Christensen, an area rancher, truck driver and PRCA announcer, says the locals love rodeo and that the town has already put on a high school rodeo and a Little Britches rodeo this year.

Although this year will be the first time Kadoka will hold a pro rodeo event, there were many years through the ‘70s, ‘80s and ‘90s that cowboys and cowgirls from around the region took part in an amateur rodeo, which was also billed the Buffalo Stampede. Christensen recalls his dad helping build the arena when he was young. “Some of my best memories are of rodeos in that arena,” he said.

Christensen said entries for the rodeo have closed, and with 110 barrel racers, 81 steer ropers, and more, they are expecting some great competition.

Most of the steer ropers who will compete in Belle Fourche’s Black Hills Roundup are entered in the Buffalo Roundup, he said.

Timed event slack will be June 24-25. Performances will be Thursday evening and Friday evening, with chuckwagon races each night. A goat roping on Saturday afternoon and a youth playday and “locals team roping” on Sunday following church round out the weekend, with several more activities going on. The weekend will also include dances, a parade, ranch rodeo and much more.

Christensen said it was just natural for the community to put on the rodeo. A local contractor, Muddy Creek, is taking care of the rough stock and subcontracting the timed event stock.
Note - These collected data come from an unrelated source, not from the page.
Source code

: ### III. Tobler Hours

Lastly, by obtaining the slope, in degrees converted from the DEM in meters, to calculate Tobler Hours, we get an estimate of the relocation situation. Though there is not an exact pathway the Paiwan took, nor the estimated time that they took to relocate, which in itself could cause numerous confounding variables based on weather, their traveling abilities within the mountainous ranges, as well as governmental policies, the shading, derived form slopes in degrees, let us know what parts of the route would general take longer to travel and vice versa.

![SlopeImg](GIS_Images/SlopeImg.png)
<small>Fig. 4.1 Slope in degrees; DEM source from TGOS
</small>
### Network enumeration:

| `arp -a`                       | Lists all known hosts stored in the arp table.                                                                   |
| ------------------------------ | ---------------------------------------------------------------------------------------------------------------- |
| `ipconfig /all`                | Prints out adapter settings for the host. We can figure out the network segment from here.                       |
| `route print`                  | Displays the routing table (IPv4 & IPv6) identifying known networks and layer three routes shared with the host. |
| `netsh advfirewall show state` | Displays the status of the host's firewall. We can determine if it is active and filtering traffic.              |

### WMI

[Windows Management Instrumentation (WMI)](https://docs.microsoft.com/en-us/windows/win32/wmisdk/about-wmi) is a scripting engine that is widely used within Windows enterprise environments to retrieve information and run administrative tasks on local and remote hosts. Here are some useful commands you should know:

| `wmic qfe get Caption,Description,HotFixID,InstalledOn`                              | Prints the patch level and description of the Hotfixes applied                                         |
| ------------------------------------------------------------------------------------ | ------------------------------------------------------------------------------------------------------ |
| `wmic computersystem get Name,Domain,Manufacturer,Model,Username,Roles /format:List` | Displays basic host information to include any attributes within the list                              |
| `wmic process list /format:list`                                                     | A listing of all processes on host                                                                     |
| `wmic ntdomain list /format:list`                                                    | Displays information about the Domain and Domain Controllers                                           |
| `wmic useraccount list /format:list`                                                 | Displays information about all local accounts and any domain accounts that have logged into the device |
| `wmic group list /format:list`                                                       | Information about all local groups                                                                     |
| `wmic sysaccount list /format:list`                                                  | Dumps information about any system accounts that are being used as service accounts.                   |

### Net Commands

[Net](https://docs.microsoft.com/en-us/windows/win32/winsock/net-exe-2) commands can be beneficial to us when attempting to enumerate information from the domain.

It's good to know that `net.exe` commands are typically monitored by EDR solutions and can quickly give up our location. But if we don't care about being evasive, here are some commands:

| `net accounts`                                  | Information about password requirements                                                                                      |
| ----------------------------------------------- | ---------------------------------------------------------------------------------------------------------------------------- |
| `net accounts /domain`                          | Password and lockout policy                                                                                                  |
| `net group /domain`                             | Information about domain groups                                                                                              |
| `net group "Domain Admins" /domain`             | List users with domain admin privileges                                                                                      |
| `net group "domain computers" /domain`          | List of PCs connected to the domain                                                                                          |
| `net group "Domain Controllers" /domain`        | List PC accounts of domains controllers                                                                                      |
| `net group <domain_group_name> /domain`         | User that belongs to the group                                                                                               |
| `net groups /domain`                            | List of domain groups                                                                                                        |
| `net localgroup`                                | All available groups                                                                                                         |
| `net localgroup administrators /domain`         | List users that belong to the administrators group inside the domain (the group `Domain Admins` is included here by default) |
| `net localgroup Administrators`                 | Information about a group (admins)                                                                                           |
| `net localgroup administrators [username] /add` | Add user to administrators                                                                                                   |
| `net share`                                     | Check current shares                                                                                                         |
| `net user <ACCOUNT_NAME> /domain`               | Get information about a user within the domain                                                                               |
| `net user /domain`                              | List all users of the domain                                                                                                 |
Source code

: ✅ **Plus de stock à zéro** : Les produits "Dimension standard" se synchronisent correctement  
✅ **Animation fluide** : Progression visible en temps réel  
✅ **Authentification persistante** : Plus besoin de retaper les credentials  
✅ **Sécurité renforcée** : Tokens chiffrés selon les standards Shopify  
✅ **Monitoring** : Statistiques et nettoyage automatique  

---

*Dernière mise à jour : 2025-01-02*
The town always puts on an all-school reunion the last weekend of June anyway so the rodeo will coincide with that.

The rodeo committee had hoped to raise the funds for new bleachers, so they had torn the old ones down, said Christensen. “We thought that would work well for social distancing, too, but it’s not really an issue anymore,” he said. Christensen said some temporary bleachers have been brought in, with tables for those who prefer to stand.

“We’re a ranching community, everyone brands together, works together, we’ve been around most everyone, and I guess it was natural to just go ahead with the event,” he said.

“We don’t have George Strait coming back,” he said, but he’s confident attendees will find plenty to enjoy throughout the five-day event.